Serving Clovis, Portales and the Surrounding Communities

Father always knew where to find friend

From the editor's desk

Several months ago, I asked readers to share family stories. Several did, and I’ll try to pass them along before the end of the year.

This one is from Peggie Callaway of Melrose.

She wrote about a friend of her father’s who accompanied her family when they moved to California from Clovis in the early 1940s.

“Daddy was not one to make many lasting friends,” she wrote. “There was one in particular that I will always remember. He was a good friend to everyone even though he was quiet and distant.
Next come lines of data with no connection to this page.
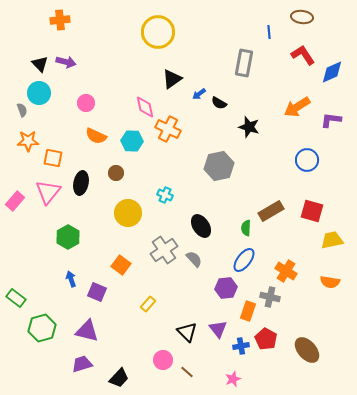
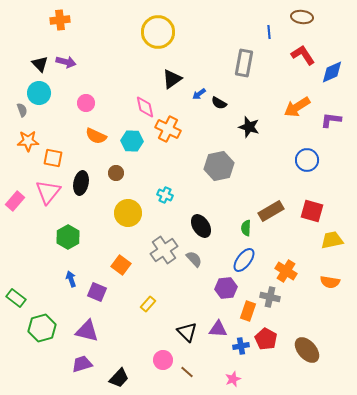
purple triangle at (218, 329): rotated 48 degrees counterclockwise
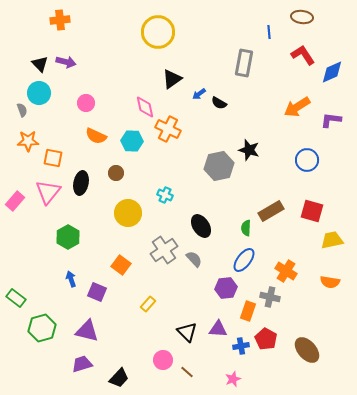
black star at (249, 127): moved 23 px down
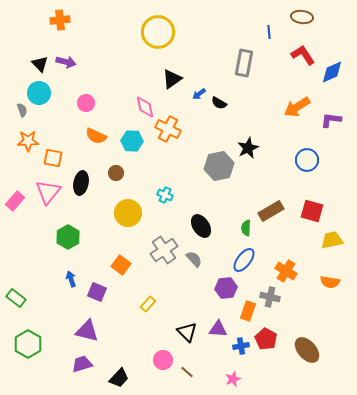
black star at (249, 150): moved 1 px left, 2 px up; rotated 30 degrees clockwise
green hexagon at (42, 328): moved 14 px left, 16 px down; rotated 16 degrees counterclockwise
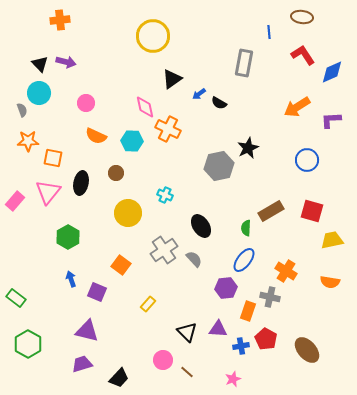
yellow circle at (158, 32): moved 5 px left, 4 px down
purple L-shape at (331, 120): rotated 10 degrees counterclockwise
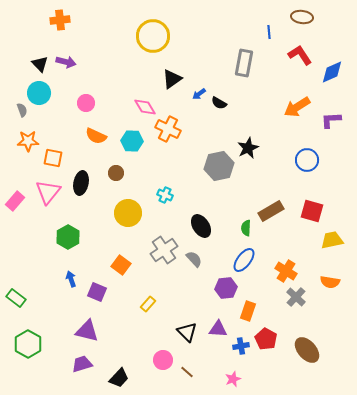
red L-shape at (303, 55): moved 3 px left
pink diamond at (145, 107): rotated 20 degrees counterclockwise
gray cross at (270, 297): moved 26 px right; rotated 30 degrees clockwise
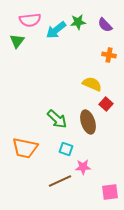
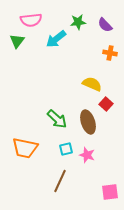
pink semicircle: moved 1 px right
cyan arrow: moved 9 px down
orange cross: moved 1 px right, 2 px up
cyan square: rotated 32 degrees counterclockwise
pink star: moved 4 px right, 12 px up; rotated 21 degrees clockwise
brown line: rotated 40 degrees counterclockwise
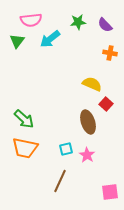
cyan arrow: moved 6 px left
green arrow: moved 33 px left
pink star: rotated 14 degrees clockwise
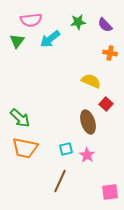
yellow semicircle: moved 1 px left, 3 px up
green arrow: moved 4 px left, 1 px up
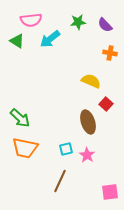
green triangle: rotated 35 degrees counterclockwise
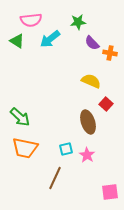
purple semicircle: moved 13 px left, 18 px down
green arrow: moved 1 px up
brown line: moved 5 px left, 3 px up
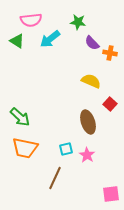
green star: rotated 14 degrees clockwise
red square: moved 4 px right
pink square: moved 1 px right, 2 px down
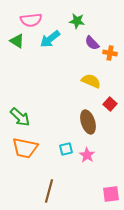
green star: moved 1 px left, 1 px up
brown line: moved 6 px left, 13 px down; rotated 10 degrees counterclockwise
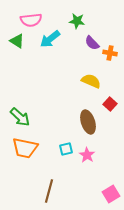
pink square: rotated 24 degrees counterclockwise
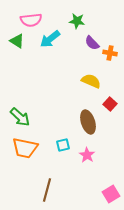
cyan square: moved 3 px left, 4 px up
brown line: moved 2 px left, 1 px up
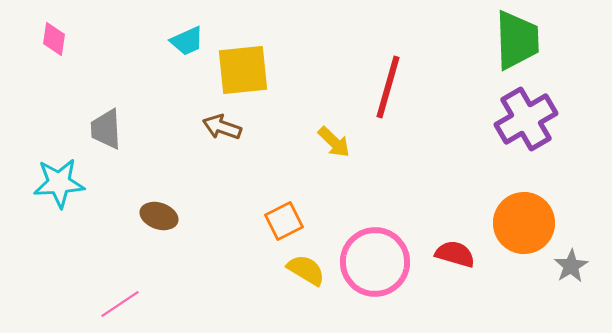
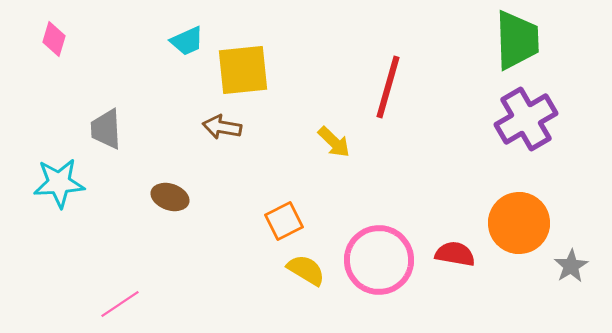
pink diamond: rotated 8 degrees clockwise
brown arrow: rotated 9 degrees counterclockwise
brown ellipse: moved 11 px right, 19 px up
orange circle: moved 5 px left
red semicircle: rotated 6 degrees counterclockwise
pink circle: moved 4 px right, 2 px up
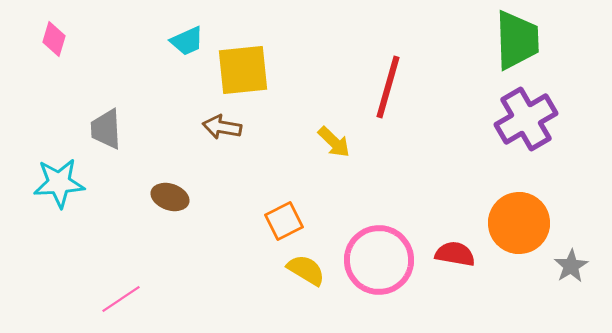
pink line: moved 1 px right, 5 px up
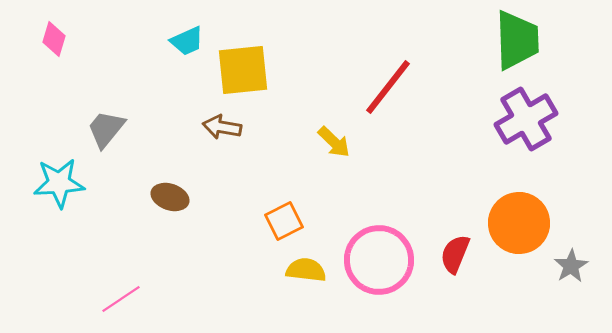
red line: rotated 22 degrees clockwise
gray trapezoid: rotated 42 degrees clockwise
red semicircle: rotated 78 degrees counterclockwise
yellow semicircle: rotated 24 degrees counterclockwise
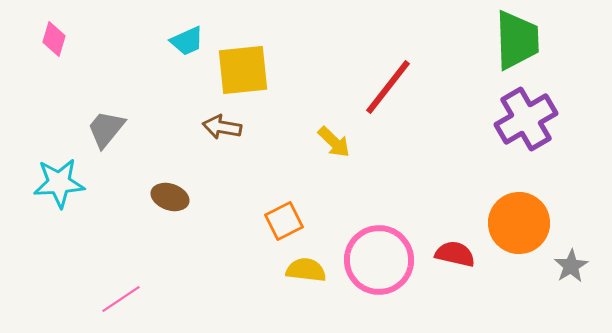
red semicircle: rotated 81 degrees clockwise
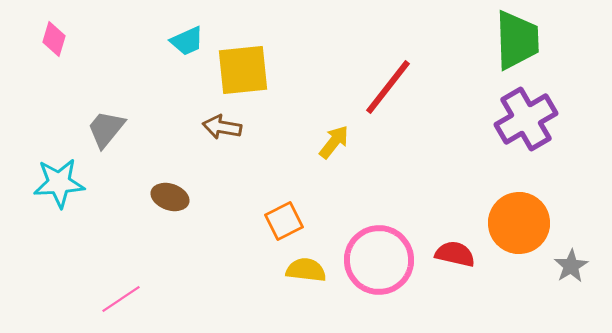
yellow arrow: rotated 96 degrees counterclockwise
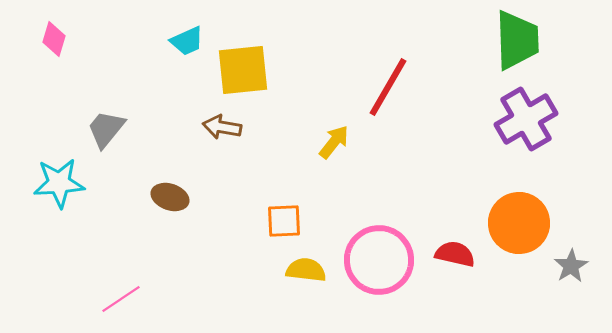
red line: rotated 8 degrees counterclockwise
orange square: rotated 24 degrees clockwise
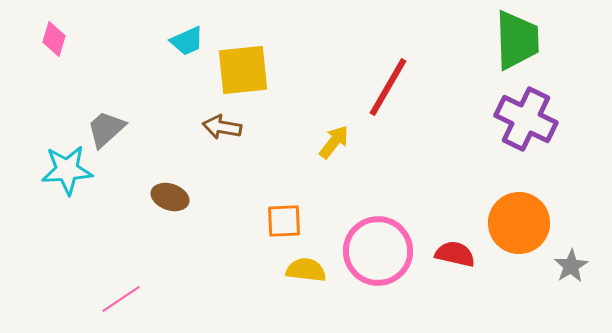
purple cross: rotated 34 degrees counterclockwise
gray trapezoid: rotated 9 degrees clockwise
cyan star: moved 8 px right, 13 px up
pink circle: moved 1 px left, 9 px up
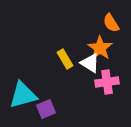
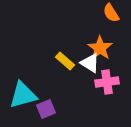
orange semicircle: moved 10 px up
yellow rectangle: moved 2 px down; rotated 18 degrees counterclockwise
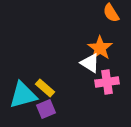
yellow rectangle: moved 20 px left, 27 px down
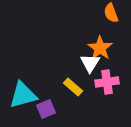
orange semicircle: rotated 12 degrees clockwise
white triangle: rotated 30 degrees clockwise
yellow rectangle: moved 28 px right, 1 px up
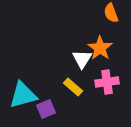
white triangle: moved 8 px left, 4 px up
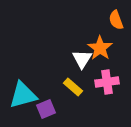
orange semicircle: moved 5 px right, 7 px down
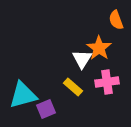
orange star: moved 1 px left
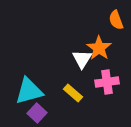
yellow rectangle: moved 6 px down
cyan triangle: moved 6 px right, 4 px up
purple square: moved 9 px left, 4 px down; rotated 24 degrees counterclockwise
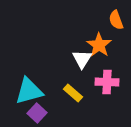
orange star: moved 3 px up
pink cross: rotated 10 degrees clockwise
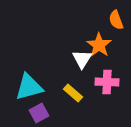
cyan triangle: moved 4 px up
purple square: moved 2 px right; rotated 18 degrees clockwise
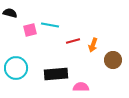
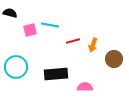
brown circle: moved 1 px right, 1 px up
cyan circle: moved 1 px up
pink semicircle: moved 4 px right
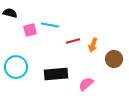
pink semicircle: moved 1 px right, 3 px up; rotated 42 degrees counterclockwise
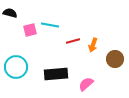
brown circle: moved 1 px right
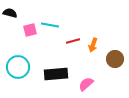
cyan circle: moved 2 px right
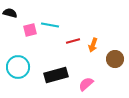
black rectangle: moved 1 px down; rotated 10 degrees counterclockwise
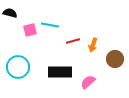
black rectangle: moved 4 px right, 3 px up; rotated 15 degrees clockwise
pink semicircle: moved 2 px right, 2 px up
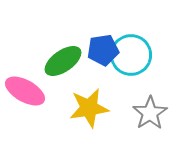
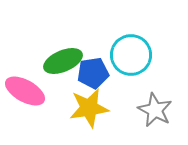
blue pentagon: moved 10 px left, 23 px down
green ellipse: rotated 12 degrees clockwise
gray star: moved 5 px right, 3 px up; rotated 12 degrees counterclockwise
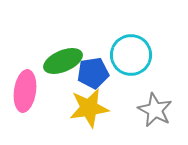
pink ellipse: rotated 69 degrees clockwise
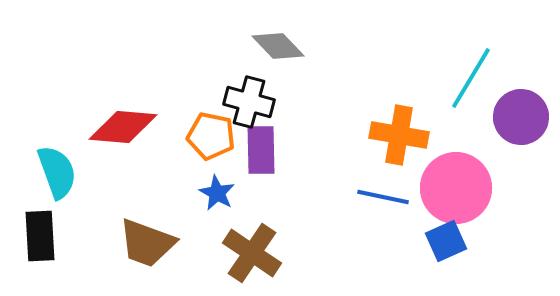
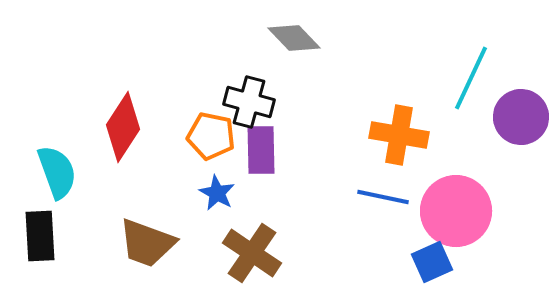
gray diamond: moved 16 px right, 8 px up
cyan line: rotated 6 degrees counterclockwise
red diamond: rotated 62 degrees counterclockwise
pink circle: moved 23 px down
blue square: moved 14 px left, 21 px down
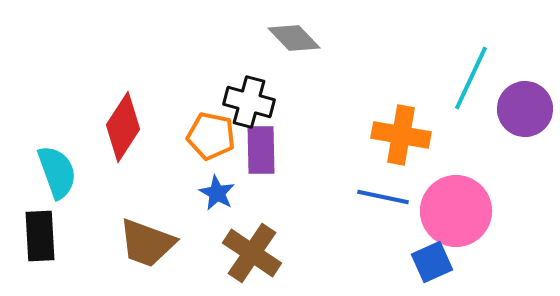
purple circle: moved 4 px right, 8 px up
orange cross: moved 2 px right
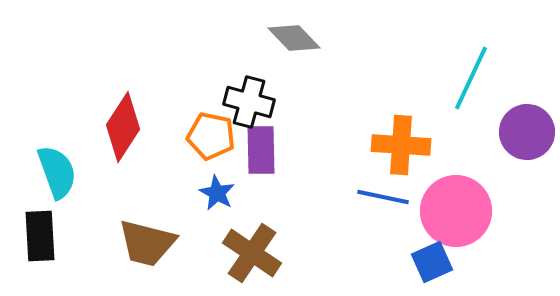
purple circle: moved 2 px right, 23 px down
orange cross: moved 10 px down; rotated 6 degrees counterclockwise
brown trapezoid: rotated 6 degrees counterclockwise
“He wore khaki shirts and pants that looked to be made for a man three sizes bigger. He wore a felt hat that was the style then. He pulled it so low he had to tilt his head back to see. He smoked a pipe that smelled so very sweet. I never knew his name, or if I did, time and other memories have wiped it away. I know when I see pictures of Bing Crosby, I remember our friend.”

Callaway said her family lived in a California grape orchard for a while.

“We were just coming to the end of a government-ordered sugar ration,” she wrote. “I know this child was sugar hungry. Living in a grape orchard was like heaven. Evidently, our friend thought so too. We all ate our fill, but this little man and me ate more than our share. It didn’t bother me, but he broke out in sugar boils. They were so bad the doctor told him if he could not leave the grapes alone he would have to move.”

Their friend had to move.

Callaway said her parents “continued their gypsy ways,” living along the West Coast for several years before returning to New Mexico in 1949.

She remembers pulling a “home-made trailer house” with everything the family owned on the return trip, when her Dad made a stop at small gas station near Clines Corners.

Sitting out front, she wrote, “was a man with a hat pulled so low over his eyes he had to tilt his head back to see. He wore a khaki shirt with matching pants three sizes too big ... His pipe emitted the sweetest smell.

“We never knew how Daddy knew where our little friend was, but we spent the next four hours exchanging stories.

“As Daddy pulled us back onto the road home, there were tears falling.”